Когда я попадаю на правду — правду изображения или правду описания, — то начинаю сам для себя делать выводы. И весьма, в общем-то говоря, правильные, ибо я живой и нормальный человек. Почему же иногда не доверяют этому моему качеству — способности сделать правильные выводы? Эту работу надо мне самому оставлять. Меня поучения в искусстве очень настораживают. Я их боюсь. Я никогда им не верю, этим поучениям. Как читатель и зритель не верю поучениям ни из книги, ни с экрана.

— Вы считаете, что это делается с помощью сюжета?

— И сюжета. И сюжета, — повторил Шукшин, делая ударение на «и».

— А что же нам опять-таки делать с великими образцами? Классики ведь совсем не безразлично относились к работе над сюжетом…

— Перескажите сюжет любого романа Достоевского — вам не удастся передать глубину произведения: не в сюжете дело.

— Но из этого не следует, что он не заботился о сюжете. И это значит, что только посредственный актер вполне исчерпывается сюжетом, поскольку за душой у него ничего больше нет.

— Тут вот штука-то именно в этом: может быть, сюжет служил Достоевскому только поводом, чтобы начать разговор. Потом повод исчезал, а начинала говорить душа, мудрость, ум, чувство. Вся суть и мудрость его писаний, она не в сюжете как раз, а в каких-то отвлечениях. Это потом, отбросив все остальное, можно докопаться до сюжета. Но отбросить все остальное — это значит отбросить Достоевского.

— Чем, на ваш взгляд, отличается диалог в прозе от диалога в кино и театре?

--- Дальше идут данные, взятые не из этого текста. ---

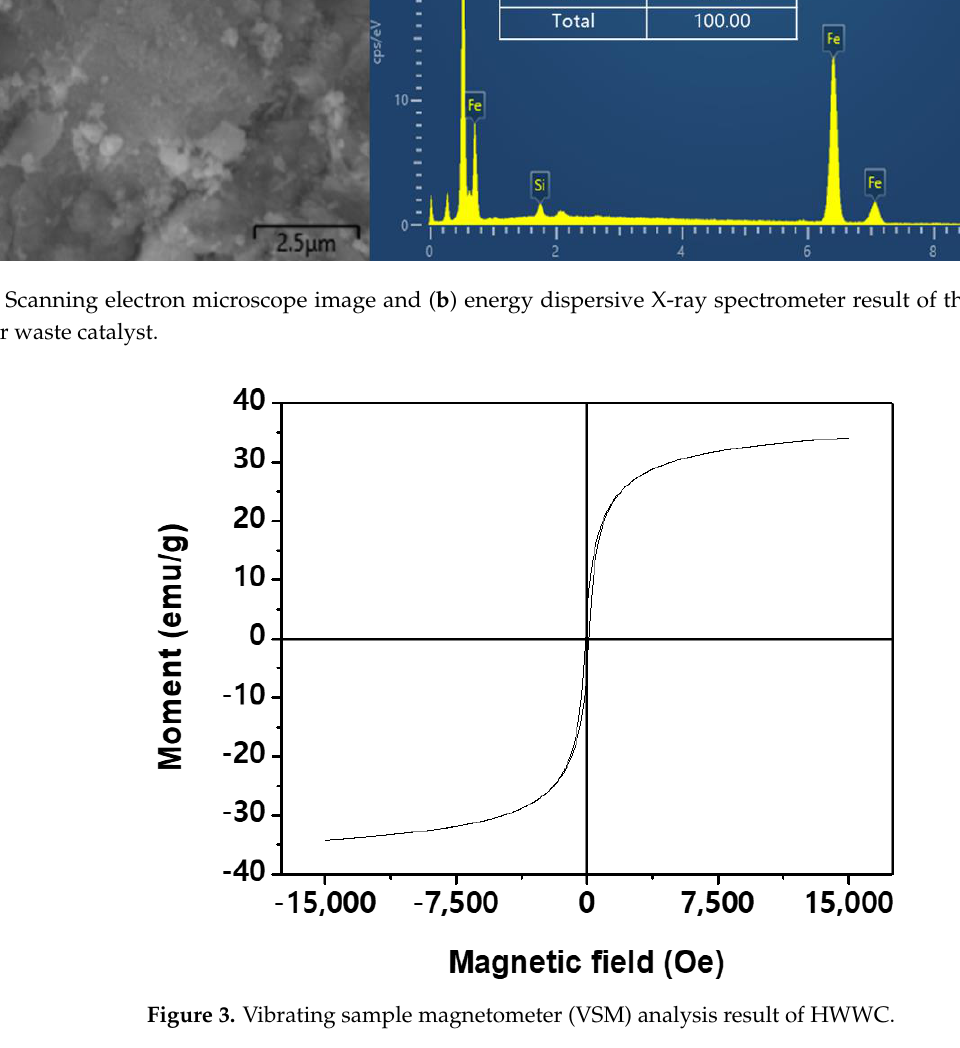
Figure 2. ( a ) Scanning electron microscope image and ( b ) energy dispersive X-ray spectrometer result of the prepared hand-warmer waste catalyst.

— Черт его знает, как он отличается… — ответил Шукшин, опять думая о чем-то другом. — Большой вопрос слишком. Я, боюсь, тут на общие фразы выскочу и «отмолочу норму».

— «Норму» не надо…

— Не надо, конечно. Я вот только одно заметил, что зрительское самочувствие в театре и в кинематографе — разные вещи. Вот в чем разница — мне эту мысль Товстоногов подсказал: читая книгу или сидя в кинотеатре, читатель и зритель присутствуют при том, что когда-то случилось и зафиксировано. Более или менее точно, правдиво, талантливо, гениально, как хотите, но — зафиксировано, то есть когда-то было. А сидя в театре, зритель как бы является свидетелем происходящего сейчас. Это великая штука — сейчас.

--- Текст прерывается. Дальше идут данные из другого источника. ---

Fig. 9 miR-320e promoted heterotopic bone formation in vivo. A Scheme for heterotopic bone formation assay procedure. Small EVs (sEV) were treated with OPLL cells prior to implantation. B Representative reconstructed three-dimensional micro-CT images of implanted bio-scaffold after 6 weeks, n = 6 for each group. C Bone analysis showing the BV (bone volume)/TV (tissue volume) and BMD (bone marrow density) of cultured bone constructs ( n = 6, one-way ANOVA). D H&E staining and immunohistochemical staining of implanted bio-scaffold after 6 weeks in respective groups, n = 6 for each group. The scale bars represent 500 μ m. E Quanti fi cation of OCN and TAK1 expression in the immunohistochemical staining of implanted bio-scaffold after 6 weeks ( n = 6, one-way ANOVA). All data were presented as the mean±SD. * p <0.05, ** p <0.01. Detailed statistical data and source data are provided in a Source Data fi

Вообще у меня к театру поменялось отношение.

Опять же, будучи учеником Михаила Ильича Ромма, искреннейшего ниспровергателя театра, я был тоже заражен этими мыслями. И, в общем, поджидал минуту, когда театр скончается вовсе, — засмеялся Шукшин, — а он не кончается, а, напротив, набирает силу. Он вышагнул вперед, кстати говоря. Наш театр сейчас активнее и интереснее нашего кинематографа — вот это я совершенно отчетливо понял. Не знаю, почему так.

Мне казалось, что театр — менее гибкое, более громоздкое, чем кино, какое-то неповоротливое искусство, а оно, оказалось, вышагнуло вперед и уже копается в вопросах, которые кинематограф пока еще не одолел.

Когда я уезжал в командировку, один из отделов редакции просил меня передать Шукшину просьбу принять корреспондента «Литературной газеты» для беседы. Однако в начале года в одной из журнальных статей Шукшина упрекнули в том, что он дает много интервью. Упрек Шукшин переживал болезненно. Он был во многом максималистом, остался им и здесь: решил вообще не давать интервью «для печати».

— Не могу. Поймите, не могу. Я выступлю — опять напишут…

Я продолжал настаивать… Он отказывался наотрез…

— Я прошел через жизнь, в общем, трудную, и произносить мне это противно, потому что всем нелегко приходится.